In [1]:
# Import the required modules.
import gzip
import requests
import os

# URL for the file download.
gzip_file_url = "https://snap.stanford.edu/data/finefoods.txt.gz"

# Paths for the data directory, text file, and compressed file.
data_directory = os.path.join('.', 'data')
if not os.path.exists(data_directory):
    print("Data directory ('{}') does not exist - creating it".format(data_directory))
    os.mkdir(data_directory)

text_file_path = os.path.join(data_directory, 'finefoods.txt')
gzip_file_path = text_file_path + '.gz'

Data directory ('.\data') does not exist - creating it


In [4]:
# Function to download a file from a website.
#
# Assumes that the file is large and should be downloaded as a stream.
#
# url - URL to the file
# save_file_path - local path where the file should be saved
# chunk_size - size of the chunks to use when saving the streamed bytes to a file; default = 8KiB
#
# returns - None
def download_data_file(url, save_file_path, chunk_size=8192):
    # Request the file as a stream.
    response = requests.get(url, stream=True)

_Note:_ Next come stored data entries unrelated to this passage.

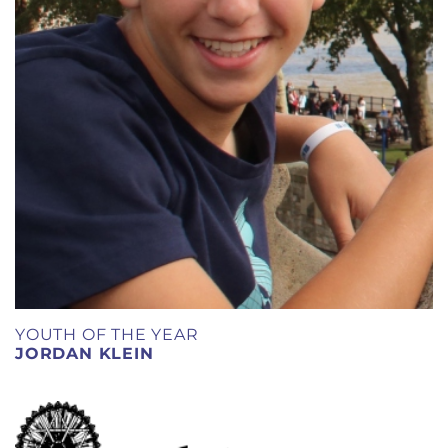
YOUTH OF THE YEAR
JORDAN KLEIN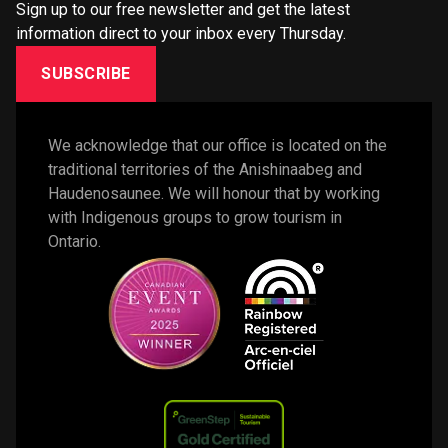
Sign up to our free newsletter and get the latest
information direct to your inbox every Thursday.
SUBSCRIBE
We acknowledge that our office is located on the 
traditional territories of the Anishinaabeg and 
Haudenosaunee. We will honour that by working 
with Indigenous groups to grow tourism in 
Ontario. 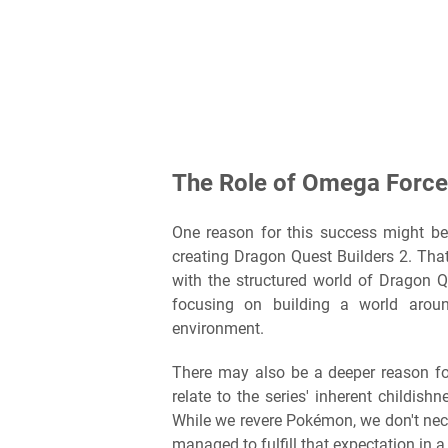
The Role of Omega Force
One reason for this success might b
creating Dragon Quest Builders 2. Th
with the structured world of Dragon Qu
focusing on building a world arou
environment.
There may also be a deeper reason fo
relate to the series' inherent childis
While we revere Pokémon, we don't nece
managed to fulfill that expectation in a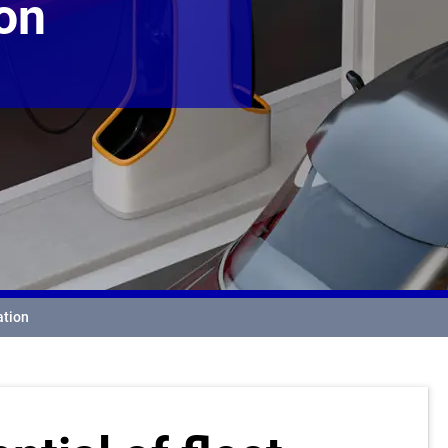
ion
ation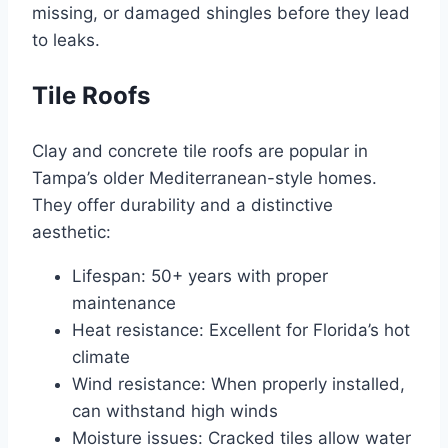
missing, or damaged shingles before they lead
to leaks.
Tile Roofs
Clay and concrete tile roofs are popular in
Tampa’s older Mediterranean-style homes.
They offer durability and a distinctive
aesthetic:
Lifespan: 50+ years with proper
maintenance
Heat resistance: Excellent for Florida’s hot
climate
Wind resistance: When properly installed,
can withstand high winds
Moisture issues: Cracked tiles allow water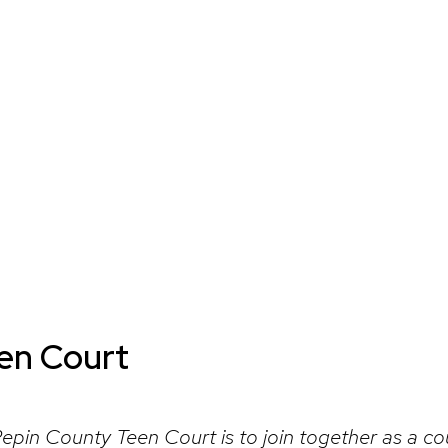
een Court
Pepin County Teen Court is to join together as a c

    # Save the data to the given file_path.
    with open(save_file_path, 'wb') as fd:
        for chunk in response.iter_content(chunk_size=chunk_size):
            fd.write(chunk)
            
    return None


# Function to decompress a gzipped data file.
#
# text_file - path to the decompressed file; will be created
# gzip_file - path to the gzipped file; must already exist
#
# returns - None
def decompress_data_file(text_file, gzip_file):
    with gzip.open(gzip_file, 'rb') as infile:
        #gz_content = infile.read()
        #text_content = str(gz_content)
        with open(text_file, 'wb') as outfile:
            outfile.write(infile.read())
            
    return None


# Function to get the decompressed data file.
#
# Does nothing if the data file already exists.
# If the data file doesn't exist, but the compressed data file does, then it decompresses the compressed file.
# If the compressed data file doesn't exist, then it downloads and decompresses the data file.
#
# text_file - path to the decompressed file; will be created if it doesn't already exist
# gzip_file - path to the gzipped file; will be downloaded if it doesn't already exist
#
# returns - None
def get_data_file(text_file, gzip_file):
    if os.path.exists(text_file):
        print("Decompressed file ('{}') already exists".format(text_file))
    else:
        print("Decompressed file ('{}') does not exist".format(text_file))
        
        # To get the decompressed file, we need the gzipped file.
        if not os.path.exists(gzip_file):
            print("Compressed data file ('{}') does not exist, downloading...".format(gzip_file))
            download_data_file(gzip_file_url, gzip_file)
            print("...download finished")

        print("Compressed data file ('{}') exists, decompressing".format(gzip_file))
        decompress_data_file(text_file, gzip_file)

    
    return None

In [5]:
get_data_file(text_file_path, gzip_file_path)

Decompressed file ('.\data\finefoods.txt') already exists